Genetic testing is an important way that people with a diagnosis of cancer can understand the role of genetics in their diagnosis. Certain types of cancer such as breast, ovarian, pancreatic, prostate, bowel and endometrial cancers may be caused by genetic variants that increase the risk of developing these cancers. For example, women who have inherited a variant form of the BRCA1 or BRCA2 gene have a lifetime risk of developing breast cancer of around 70%, compared to the 12% risk faced by women in the general population.
Genetic testing involves the testing of a person’s genes to identify if they are at a higher risk of certain cancers. The process generally begins with sequencing the DNA of a person who has been diagnosed with cancer to look for genetic variants or ‘spelling mistakes’. If a gene variant is found which explains the person’s diagnosis of cancer, their relatives can have genetic testing to see if they have inherited it also.

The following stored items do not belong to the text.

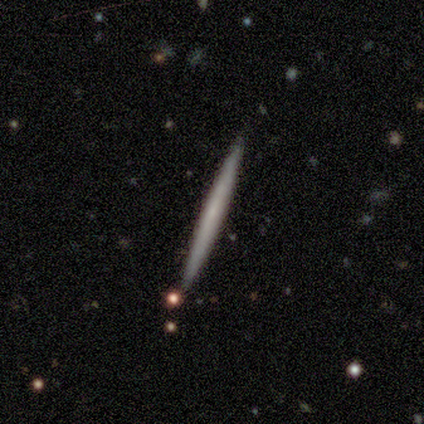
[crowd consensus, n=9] This appears to be a featured or disk galaxy (67%) viewed edge-on (100%) with no central bulge (100%). Merging: none (88%).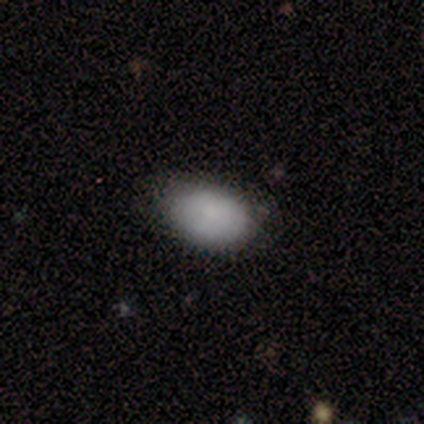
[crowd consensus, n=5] Smooth or featured? 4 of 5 (80%) said smooth. How rounded? 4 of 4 (100%) said in between. Merging? 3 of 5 (60%) said none.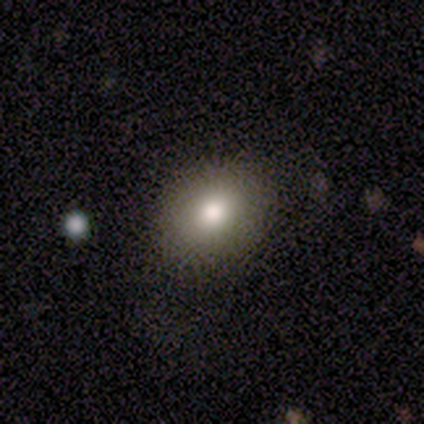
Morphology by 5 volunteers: Smooth or featured?
  - smooth: 80% *
  - featured or disk: 20%
  - star or artifact: 0%
How rounded?
  - round: 50% * (tied)
  - in between: 50% * (tied)
  - cigar-shaped: 0%
Merging?
  - none: 80% *
  - minor disturbance: 20%
  - major disturbance: 0%
  - merger: 0%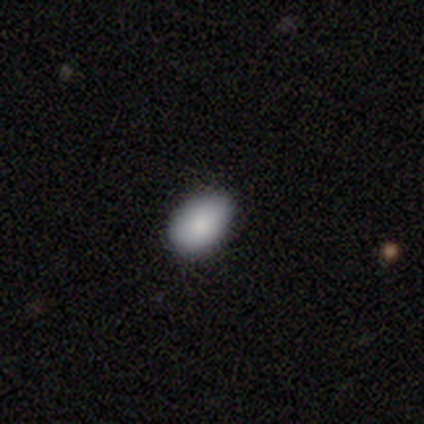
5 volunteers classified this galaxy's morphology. Smooth or featured? 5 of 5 (100%) said smooth. How rounded? 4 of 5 (80%) said in between. Merging? 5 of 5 (100%) said none.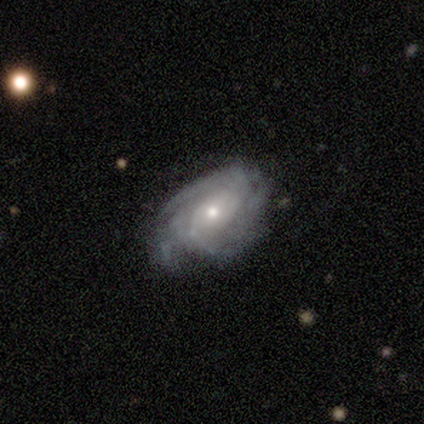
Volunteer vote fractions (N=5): Smooth or featured? featured or disk (100%)
Edge-on disk? no (100%)
Bar? no (80%)
Spiral arms? yes (80%)
Spiral winding? tight (50%, tied with medium)
Spiral arm count? can't tell (50%)
Bulge size? small (60%)
Merging? none (60%)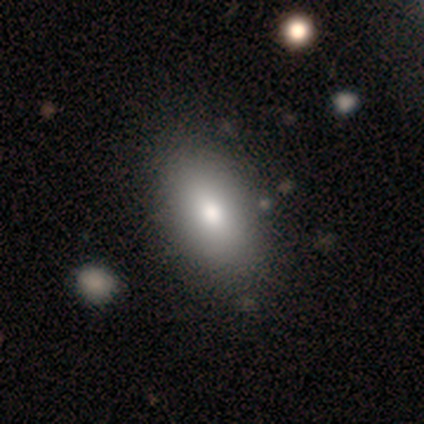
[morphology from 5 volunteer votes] A smooth galaxy with no disk features (40%, tied with star or artifact) that is round (50%, tied with in between).

Vote fractions:
- Smooth or featured? smooth: 40% (tied) / star or artifact: 40% (tied) / featured or disk: 20%
- How rounded? round: 50% (tied) / in between: 50% (tied) / cigar-shaped: 0%
- Merging? none: 67% / minor disturbance: 33% / major disturbance: 0% / merger: 0%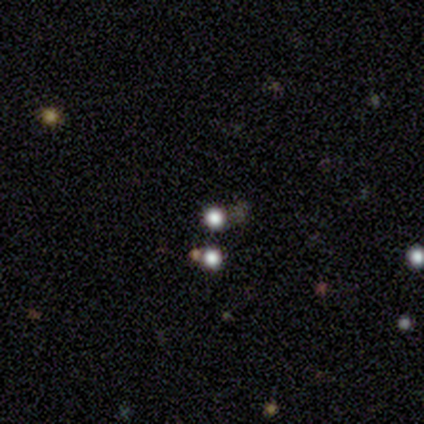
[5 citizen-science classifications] smooth 100%, featured or disk 0%, star or artifact 0%. Down the decision tree: how rounded — round (100%); merging — none (80%).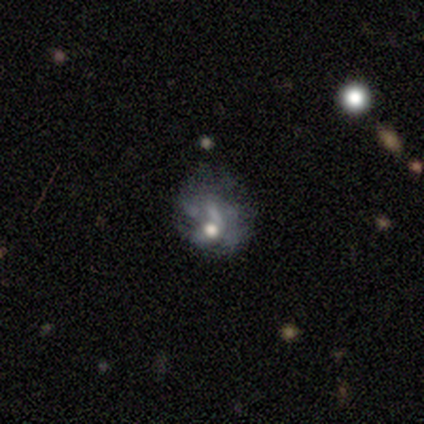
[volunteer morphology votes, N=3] This appears to be a featured or disk galaxy (67%) with no bar (100%), loose (100%) spiral arms (50%, tied with no) and a moderate central bulge (100%). Merging: major disturbance (100%).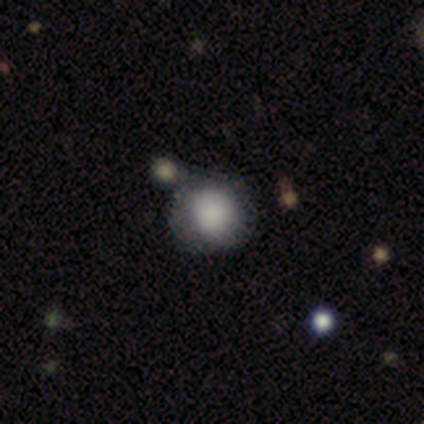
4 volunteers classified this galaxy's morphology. Q: Smooth or featured?
A: smooth (50%); runner-up: featured or disk (25%)
Q: How rounded?
A: round (100%)
Q: Merging?
A: none (67%); runner-up: major disturbance (33%)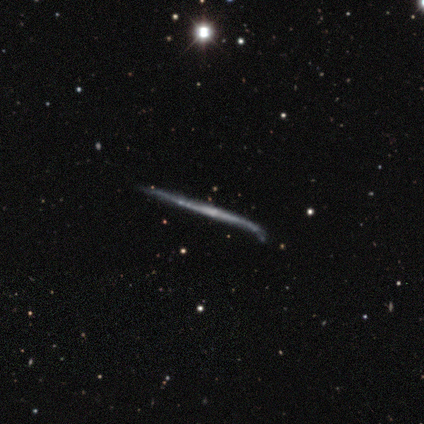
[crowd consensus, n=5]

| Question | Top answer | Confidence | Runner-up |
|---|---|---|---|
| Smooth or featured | featured or disk | 100% | — |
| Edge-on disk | yes | 100% | — |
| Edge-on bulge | none | 80% | rounded (20%) |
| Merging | minor disturbance | 60% | none (40%) |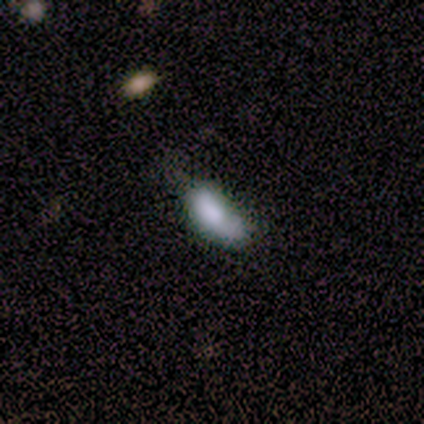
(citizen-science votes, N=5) A smooth galaxy with no disk features (60%) that is in between round and cigar-shaped (67%). Merging: major disturbance (50%).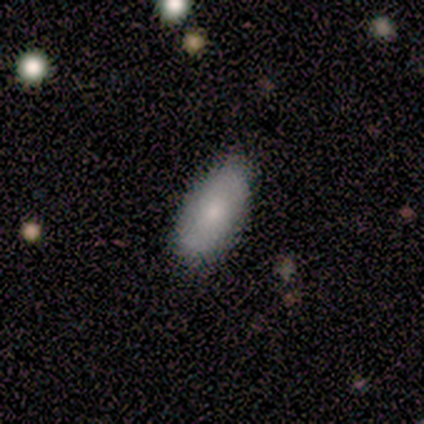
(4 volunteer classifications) Q: Smooth or featured?
A: smooth (100%)
Q: How rounded?
A: in between (100%)
Q: Merging?
A: none (75%); runner-up: minor disturbance (25%)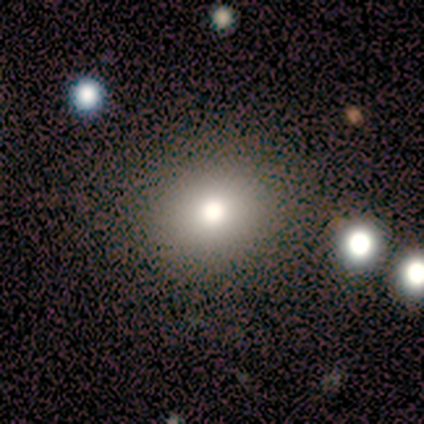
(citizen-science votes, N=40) Q: Smooth or featured?
A: smooth (65%); runner-up: featured or disk (20%)
Q: How rounded?
A: round (85%); runner-up: in between (15%)
Q: Merging?
A: none (91%); runner-up: minor disturbance (6%)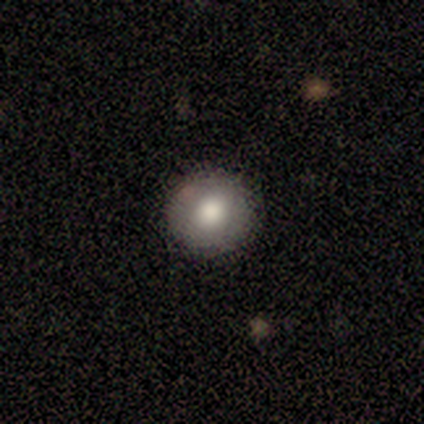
Smooth or featured? smooth (80%)
How rounded? round (100%)
Merging? none (100%)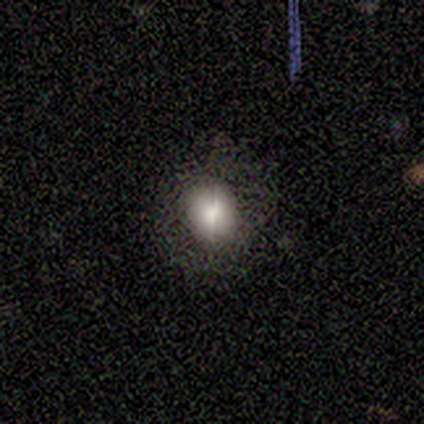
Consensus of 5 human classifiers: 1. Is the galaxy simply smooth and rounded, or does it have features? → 80% smooth, 20% featured or disk, 0% star or artifact.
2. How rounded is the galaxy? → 100% round, 0% in between, 0% cigar-shaped.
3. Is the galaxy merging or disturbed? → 100% none, 0% minor disturbance, 0% major disturbance, 0% merger.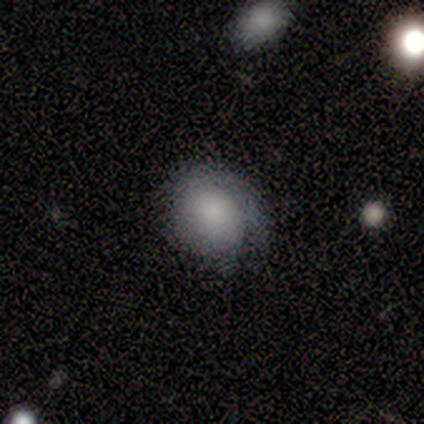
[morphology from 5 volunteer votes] This is clearly a smooth galaxy (100%). How rounded: likely round (60%). Merging: clearly none (80%).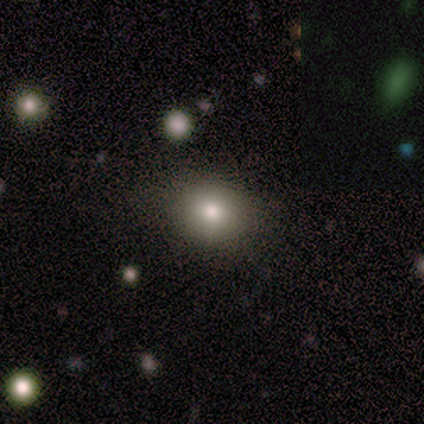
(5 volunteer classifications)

For people who have not yet had a cancer this is called predictive testing, because it can predict future cancer risk, enabling a person to take preventative action, such as undergoing special cancer screening tests, or having preventative surgery.
Before you undergo genetic testing, you will need to meet with a specialist healthcare professional known as a genetic counsellor. A doctor’s referral is not required to access genetic counselling services and referrals can be made by patients, carers or healthcare professionals.
Pre-test counselling includes:
- Documenting your personal and family history of cancer in detail
- Discussion on the different types of genetic tests available, their accuracy and the possible outcomes of testing
- How you could benefit from genetic testing
- An outline of available medical treatments once you receive your test result
- The emotional and psychological impact of genetic testing and the results
- Risks associated with passing on the altered gene to your children
Based on your assessment, your genetic counsellor will advise you as to the type of genetic testing that may be appropriate for you, whether you qualify for Medicare-funded genetic testing, and your options for self-funded testing if not.
If you elect to undergo genetic testing, your genetic counsellor will support you through the process, discuss your results with you and explain what they mean for you and your family.